Letter from Edinburgh 27.06.08
The end of term feel is in the air. MSPs concluded parliamentary business this week with a debate on flooding… oh and a Standards Committee investigation into Labour leader Wendy Alexander. Watching the activity in Edinburgh this week was Yell man Jonathan Williamson, who is a third year politics student from Glasgow University. He came down to Edinburgh to work shadow my week’s activities, or, as a number of colleagues put it, to shadow because you never work Tavish! Charming.
Jonathan sat through a series of meetings, in particular on Wednesday where I chaired Parliament’s Economy, Energy and Tourism Committee through two draft reports. This means line by line agreement, page by page.
This can be tedious but it was enlivened by a good going spat over a certain paragraph which wasn’t agreed to, the dispute depending on whether you were defending the Minister or you believed that he hadn’t quite got the job done.
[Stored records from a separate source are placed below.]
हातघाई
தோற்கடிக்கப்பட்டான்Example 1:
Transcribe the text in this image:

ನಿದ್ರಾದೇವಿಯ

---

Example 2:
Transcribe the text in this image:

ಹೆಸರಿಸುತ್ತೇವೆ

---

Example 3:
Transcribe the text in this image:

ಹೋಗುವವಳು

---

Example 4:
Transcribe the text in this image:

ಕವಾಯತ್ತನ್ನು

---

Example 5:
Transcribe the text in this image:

Jonathan then had the misfortune to sit through quite the worst meeting I’ve had in many a year, where the bosses of the fuel distribution company which brings our fuel to Shetland, explained that the price we pay in Shetland is just that. Great news. If there is an upside, it proved to me that it’s not just politics where everyone blames everyone else. When it comes to the price at the pump, there is a $140 a barrel blame game in full swing. All I care about is what can be done, but answers are pretty thin on the ground.
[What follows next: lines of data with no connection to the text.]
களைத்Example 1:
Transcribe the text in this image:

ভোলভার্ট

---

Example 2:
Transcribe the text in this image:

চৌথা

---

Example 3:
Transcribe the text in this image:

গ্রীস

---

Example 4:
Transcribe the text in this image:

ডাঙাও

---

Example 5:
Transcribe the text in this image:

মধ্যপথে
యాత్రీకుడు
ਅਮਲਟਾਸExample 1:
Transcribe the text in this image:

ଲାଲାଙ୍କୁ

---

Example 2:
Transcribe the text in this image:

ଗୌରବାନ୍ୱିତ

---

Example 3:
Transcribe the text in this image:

Jonathan then caught part of Wednesday’s Parliamentary business in the Chamber where MSPs were debating alcohol policy. This was topical as we had met the Justice Minister, Kenny MacAskill, earlier in the day with the Shetland Licensing Board. Kenny, to me, falls into the entertaining bracket of politicians and deserves some credit for at least talking about the need to tackle the ills of alcohol in society. On Wednesday night, having discussed alcohol, MSPs attended the annual dinner of the Scottish Parliamentary Journalists Association sponsored by … yes you’ve guessed it … a whisky company. So having talked the talk we all then walked to the bar. Nothing like consistency in politics!
We finished the week with flooding, or rather what to do about it. I did think that one of the reasons that the Bressay History Group and the archaeology team up from south are moving the burnt mound from the Cruester banks to a site adjacent to the ferry terminal is coastal erosion – a subset of the same issue. Jonathan wrote me an excellent briefing to use in the debate. Let me quote a bit.
“Key points. In SEPAs indicative maps, Shetland has the 12th highest proportionate percentage of properties at risk of coastal flooding. Orkney is 3rd … but who cares about them!”
With a cheerful sense of humour, this West Sandwick lad will go far.